● Kegiatan
Cetak ulang seluruh teks tentang aksesibilitas bagi penyandang disabilitas di bawah ini tanpa mengubah satu huruf pun.

● Teks Latihan
Komunitas tuna rungu juga tiidak bisa mengakses bahasa informasi televisi.
Terdiskriminasi di sekolah-sekolah karena bahasa guru yang tidak akses dan
seringkali dibedakan oleh teman-temannya. Mereka juga mengalami problem ketika
membuat SIM : sangat sulit dan biasanya tidak diidzinkan.
Persoalan serupa juga biasa
terjadi sektor-sektor swasta. Bangunannya juga masih banyak yang belum ada running text, monitor dan pelayanan
dalam bahasa isyarat. Di hotel-hotel, bus, taksi dan beberapa lainnya,
rata-rata masih belum bisa diakses oleh penyandang tuna rungu. walaupun menurut
Bagus, sektor swasta lebih mudah untuk melayani, tetapi problematikanya selalu tidak
hilang. Karena itu, dampak pelyanan publik yang masih diskriminatif, penyandang
tuna rungu di Yogyakartta khususnya tidak biasa bergaul, hanya tinggal di
rumah, tidak memahami perkembangan informasi, tidak paham akan hak-haknya, dan
terisolasi secara sosial karena kalaupun
berkumpul hanya dengan komunitasnya.[9]
Menurut Setyadi, Direktur Driya
Manunggal dan seorang tuna netra, pemenuhan aksesibilitas fisik bagi penyandang
disabilitas sangat berkaitan erat dengan hak hidup seorang dan sekelompok orang
manusia. Tidak dipenuhinya ruang publik yang akses bagi penyandang disabilitas sama
halnya memenjara mereka, mengasingkan mereka, dan menutup hak-hak mereka untuk
hidup sejahtera dan mengakses hak-hak yang lain.

Data estimasi matriks intrinsik
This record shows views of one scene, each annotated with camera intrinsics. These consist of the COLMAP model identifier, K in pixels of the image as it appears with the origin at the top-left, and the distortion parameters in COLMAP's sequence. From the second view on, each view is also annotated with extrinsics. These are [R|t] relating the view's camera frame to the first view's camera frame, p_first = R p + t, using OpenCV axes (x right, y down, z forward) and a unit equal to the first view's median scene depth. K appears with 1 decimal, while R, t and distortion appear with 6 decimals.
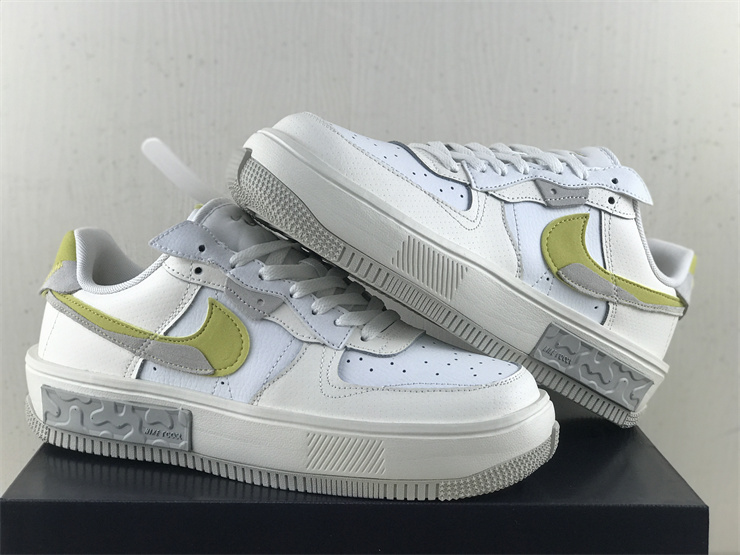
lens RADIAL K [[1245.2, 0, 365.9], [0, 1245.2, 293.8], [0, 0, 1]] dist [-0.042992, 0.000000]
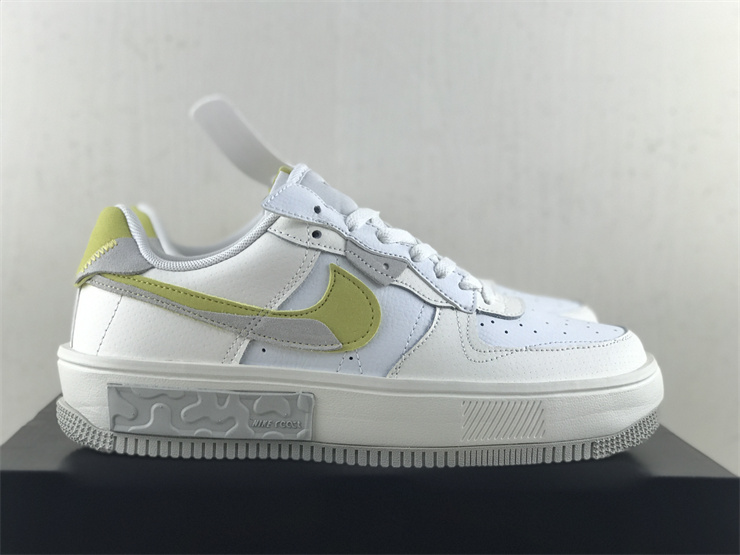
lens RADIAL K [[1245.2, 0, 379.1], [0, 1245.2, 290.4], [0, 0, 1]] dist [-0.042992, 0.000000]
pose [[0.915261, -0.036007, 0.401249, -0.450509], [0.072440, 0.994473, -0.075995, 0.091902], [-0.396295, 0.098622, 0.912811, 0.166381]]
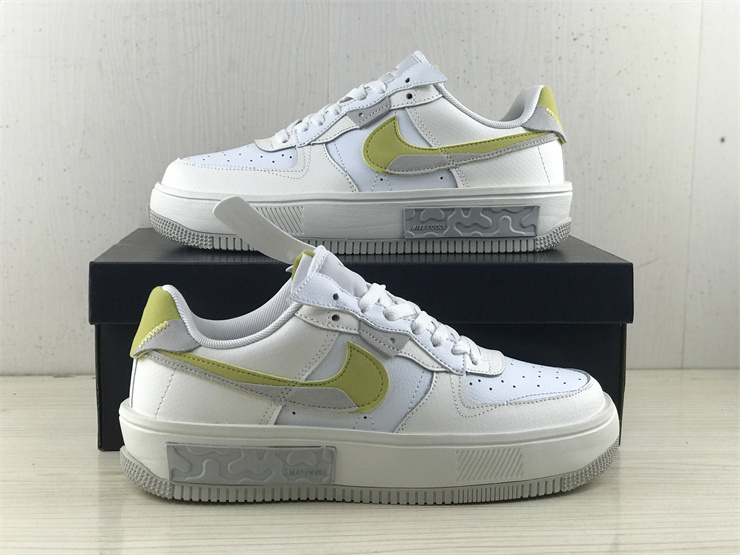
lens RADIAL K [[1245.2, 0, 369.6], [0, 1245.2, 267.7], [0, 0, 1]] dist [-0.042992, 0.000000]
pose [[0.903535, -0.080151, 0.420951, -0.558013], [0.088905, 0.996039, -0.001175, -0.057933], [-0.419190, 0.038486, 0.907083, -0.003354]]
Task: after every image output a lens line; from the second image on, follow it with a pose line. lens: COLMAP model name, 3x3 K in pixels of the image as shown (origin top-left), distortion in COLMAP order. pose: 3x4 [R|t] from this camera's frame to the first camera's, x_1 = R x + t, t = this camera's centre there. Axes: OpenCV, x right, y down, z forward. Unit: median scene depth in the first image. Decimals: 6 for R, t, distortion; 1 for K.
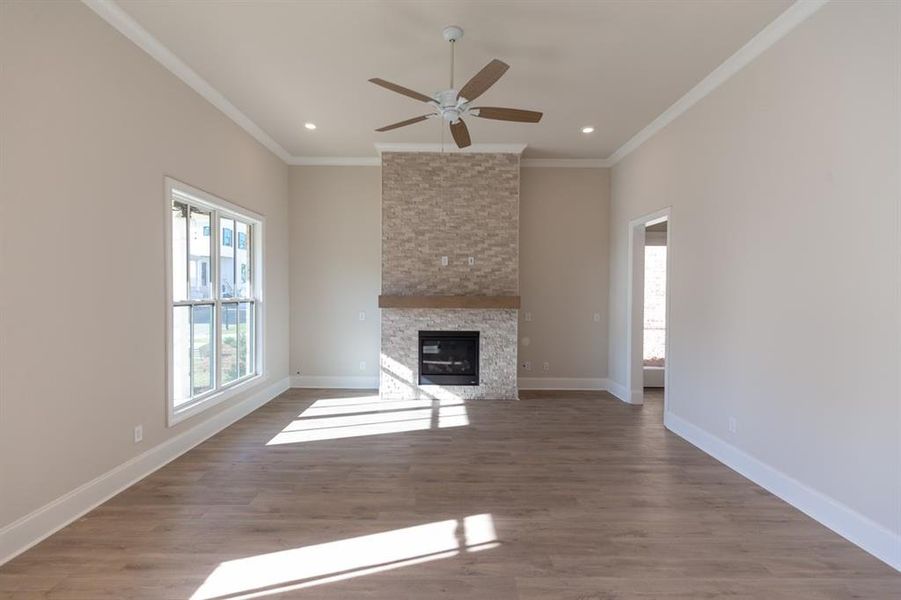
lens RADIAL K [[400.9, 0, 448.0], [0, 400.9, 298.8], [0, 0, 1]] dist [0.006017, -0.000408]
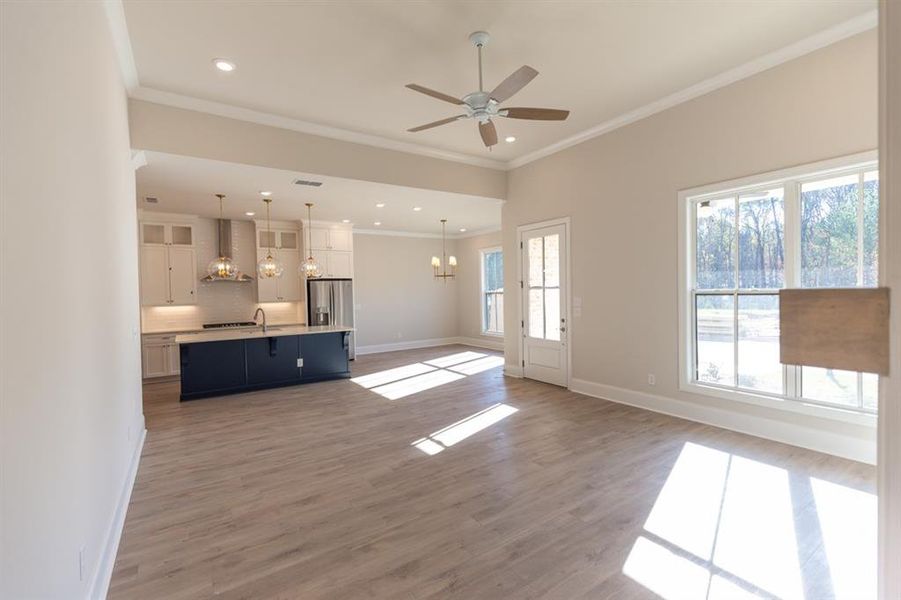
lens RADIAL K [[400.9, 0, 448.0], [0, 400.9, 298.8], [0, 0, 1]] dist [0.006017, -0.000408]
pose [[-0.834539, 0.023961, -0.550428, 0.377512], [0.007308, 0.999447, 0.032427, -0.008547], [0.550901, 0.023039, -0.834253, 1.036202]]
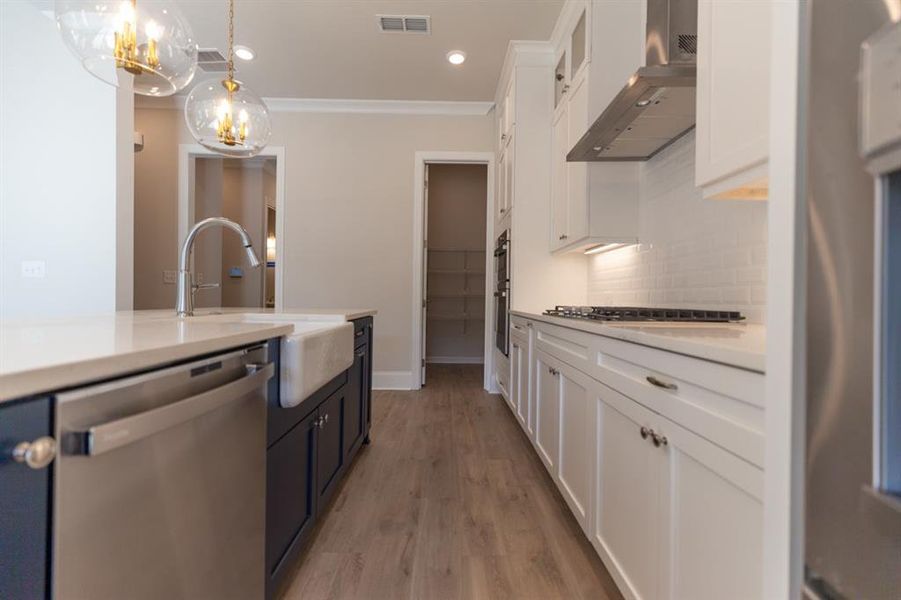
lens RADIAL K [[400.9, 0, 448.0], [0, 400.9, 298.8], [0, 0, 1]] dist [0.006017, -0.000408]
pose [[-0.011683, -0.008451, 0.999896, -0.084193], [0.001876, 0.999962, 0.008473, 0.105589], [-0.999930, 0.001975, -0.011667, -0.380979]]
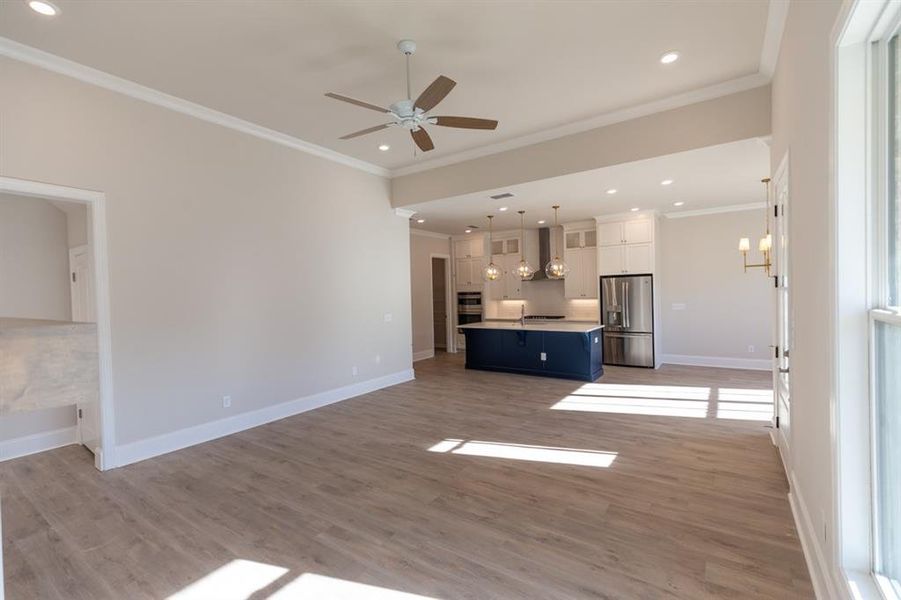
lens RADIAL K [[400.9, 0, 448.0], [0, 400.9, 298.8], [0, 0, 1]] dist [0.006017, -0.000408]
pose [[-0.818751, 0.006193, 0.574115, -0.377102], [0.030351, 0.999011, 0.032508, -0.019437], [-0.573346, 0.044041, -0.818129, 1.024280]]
...
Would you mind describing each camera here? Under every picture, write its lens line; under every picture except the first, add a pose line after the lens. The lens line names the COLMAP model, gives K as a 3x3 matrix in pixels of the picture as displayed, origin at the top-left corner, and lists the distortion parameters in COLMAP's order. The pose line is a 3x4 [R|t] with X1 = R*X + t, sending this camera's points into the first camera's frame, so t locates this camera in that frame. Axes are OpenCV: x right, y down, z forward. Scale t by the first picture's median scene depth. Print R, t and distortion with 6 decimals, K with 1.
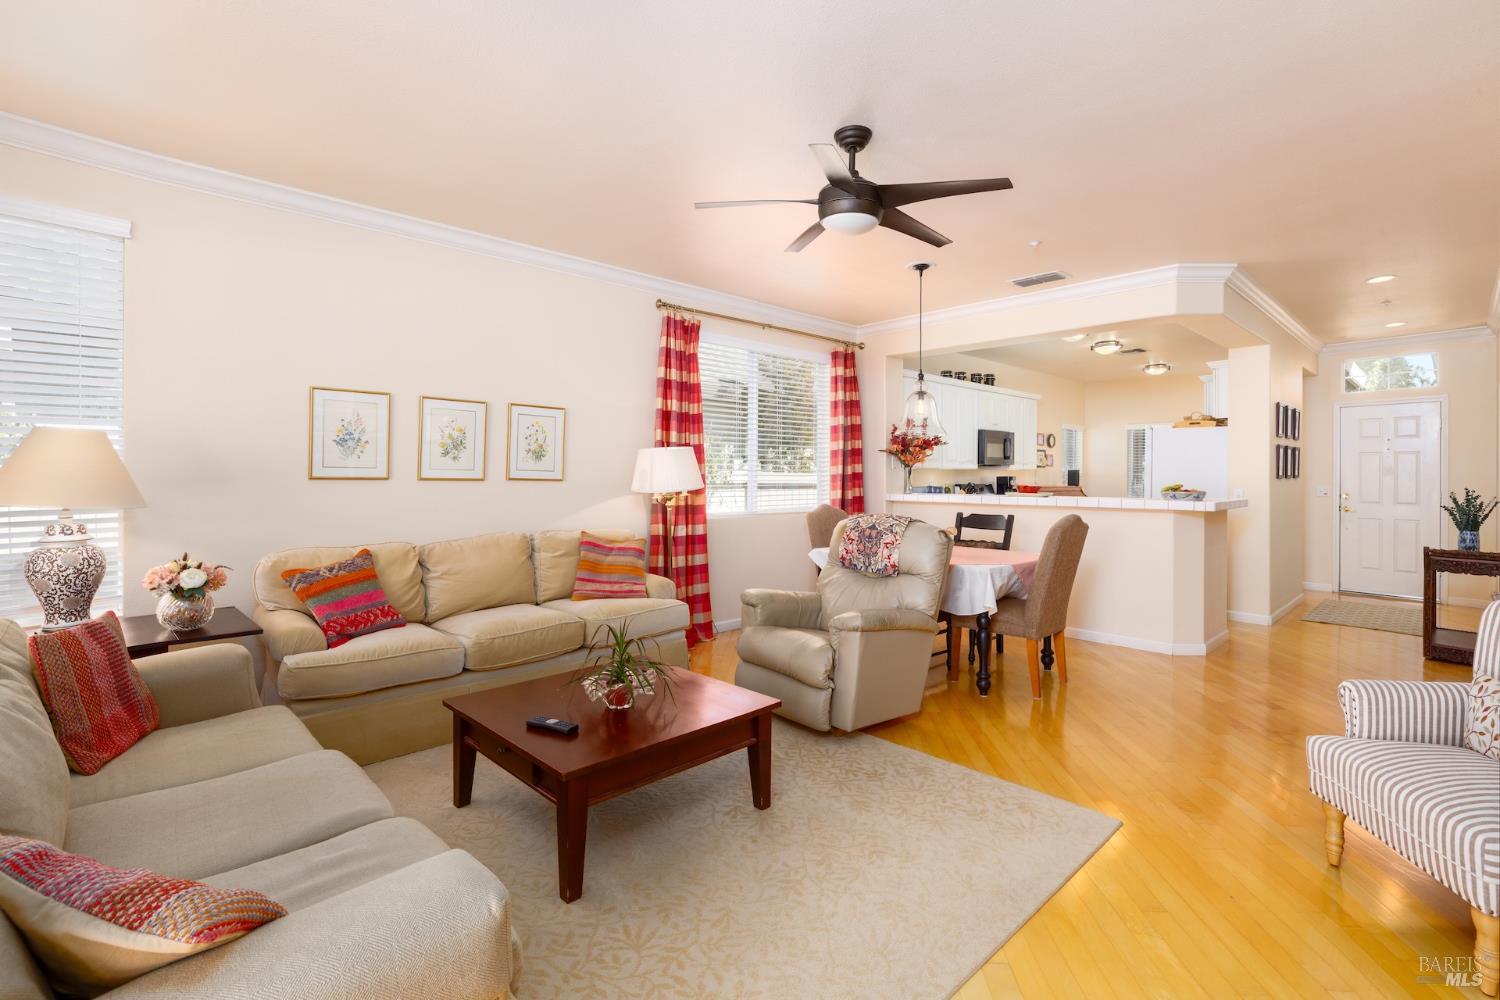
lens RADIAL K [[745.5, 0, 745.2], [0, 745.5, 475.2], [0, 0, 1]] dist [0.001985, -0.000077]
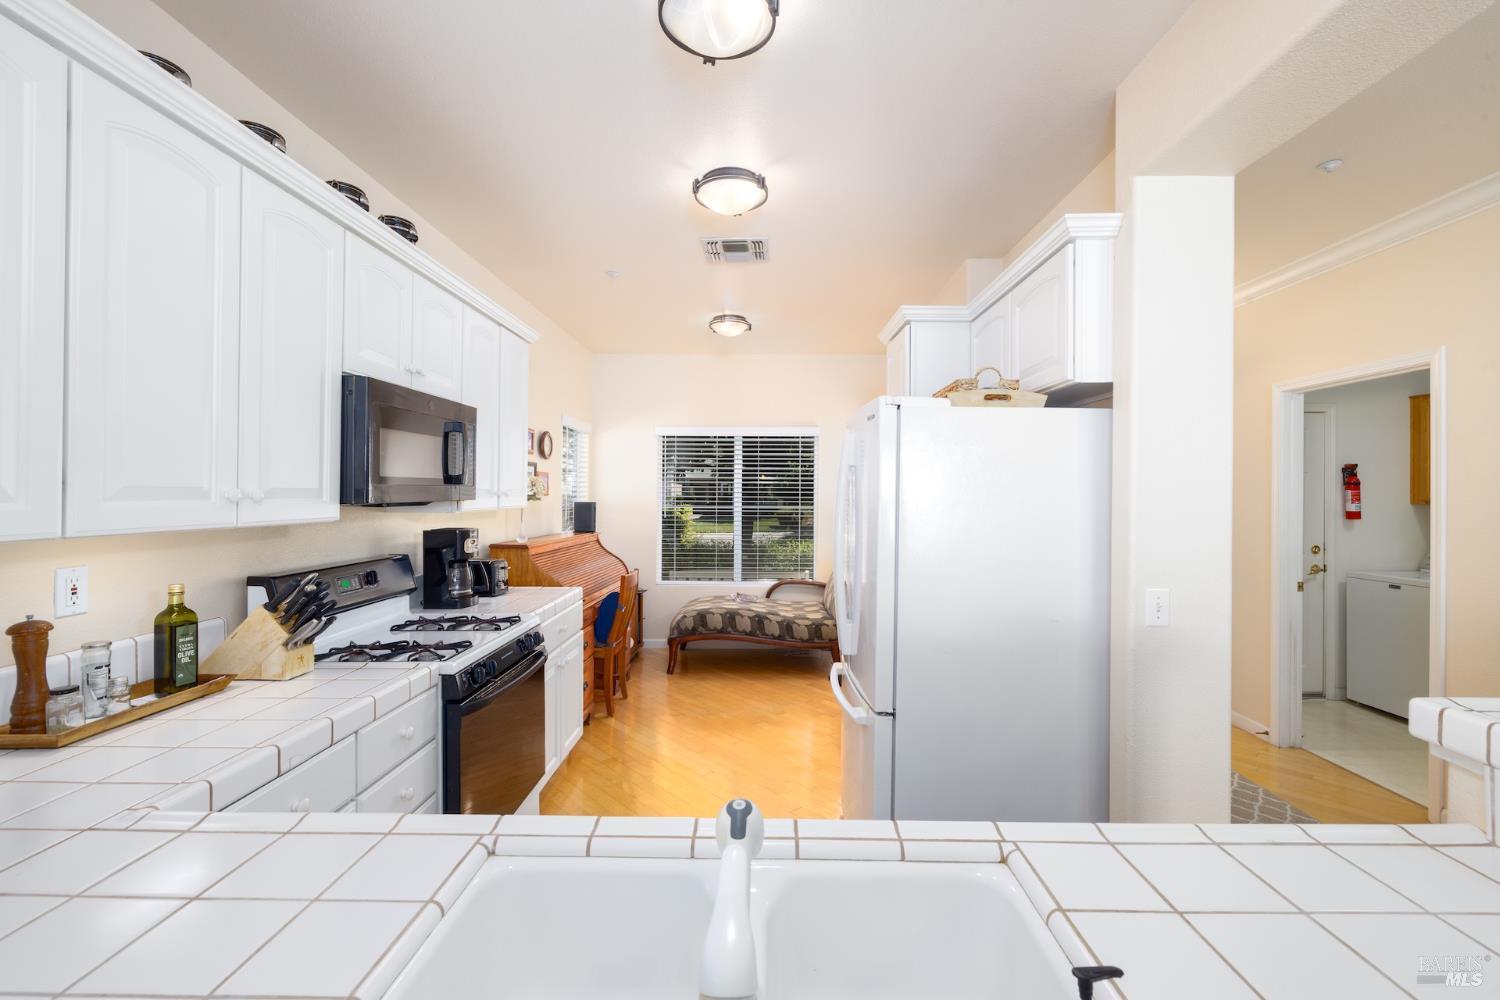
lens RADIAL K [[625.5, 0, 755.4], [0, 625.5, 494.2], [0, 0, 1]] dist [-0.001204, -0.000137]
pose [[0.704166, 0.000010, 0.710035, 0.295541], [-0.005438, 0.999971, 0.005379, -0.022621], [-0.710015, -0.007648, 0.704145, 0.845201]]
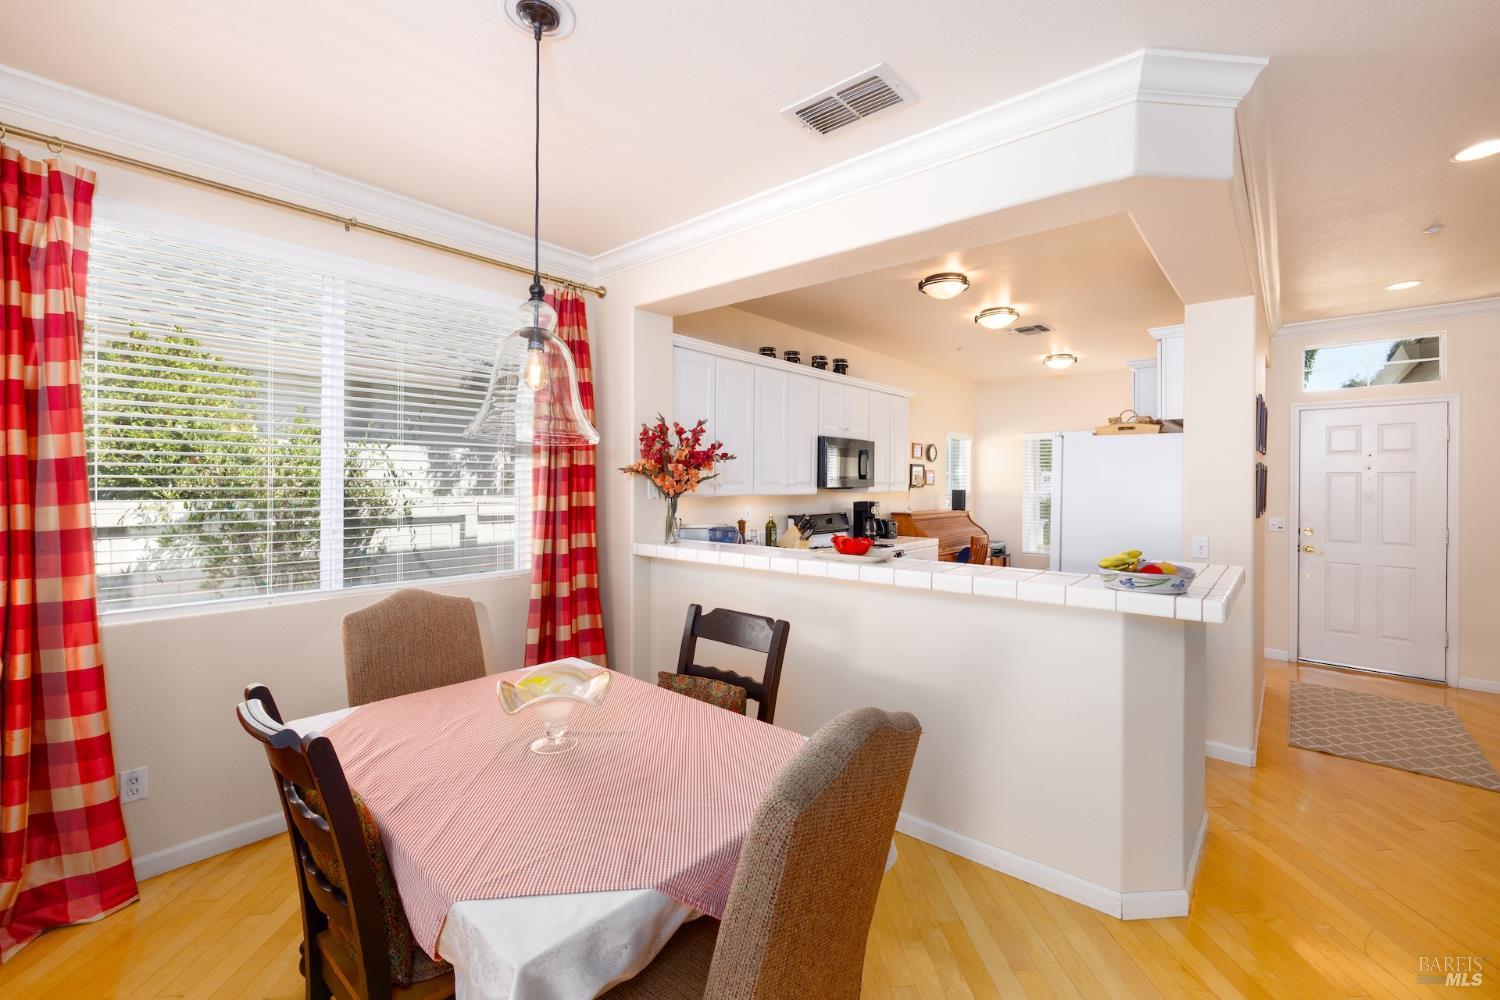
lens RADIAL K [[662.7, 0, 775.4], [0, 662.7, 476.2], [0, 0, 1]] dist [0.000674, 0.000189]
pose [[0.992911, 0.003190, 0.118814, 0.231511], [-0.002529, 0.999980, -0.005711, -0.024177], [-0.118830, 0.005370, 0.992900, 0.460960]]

● Jawaban
Komunitas tuna rungu juga tiidak bisa mengakses bahasa informasi televisi.
Terdiskriminasi di sekolah-sekolah karena bahasa guru yang tidak akses dan
seringkali dibedakan oleh teman-temannya. Mereka juga mengalami problem ketika
membuat SIM : sangat sulit dan biasanya tidak diidzinkan.
Persoalan serupa juga biasa
terjadi sektor-sektor swasta. Bangunannya juga masih banyak yang belum ada running text, monitor dan pelayanan
dalam bahasa isyarat. Di hotel-hotel, bus, taksi dan beberapa lainnya,
rata-rata masih belum bisa diakses oleh penyandang tuna rungu. walaupun menurut
Bagus, sektor swasta lebih mudah untuk melayani, tetapi problematikanya selalu tidak
hilang. Karena itu, dampak pelyanan publik yang masih diskriminatif, penyandang
tuna rungu di Yogyakartta khususnya tidak biasa bergaul, hanya tinggal di
rumah, tidak memahami perkembangan informasi, tidak paham akan hak-haknya, dan
terisolasi secara sosial karena kalaupun
berkumpul hanya dengan komunitasnya.[9]
Menurut Setyadi, Direktur Driya
Manunggal dan seorang tuna netra, pemenuhan aksesibilitas fisik bagi penyandang
disabilitas sangat berkaitan erat dengan hak hidup seorang dan sekelompok orang
manusia. Tidak dipenuhinya ruang publik yang akses bagi penyandang disabilitas sama
halnya memenjara mereka, mengasingkan mereka, dan menutup hak-hak mereka untuk
hidup sejahtera dan mengakses hak-hak yang lain.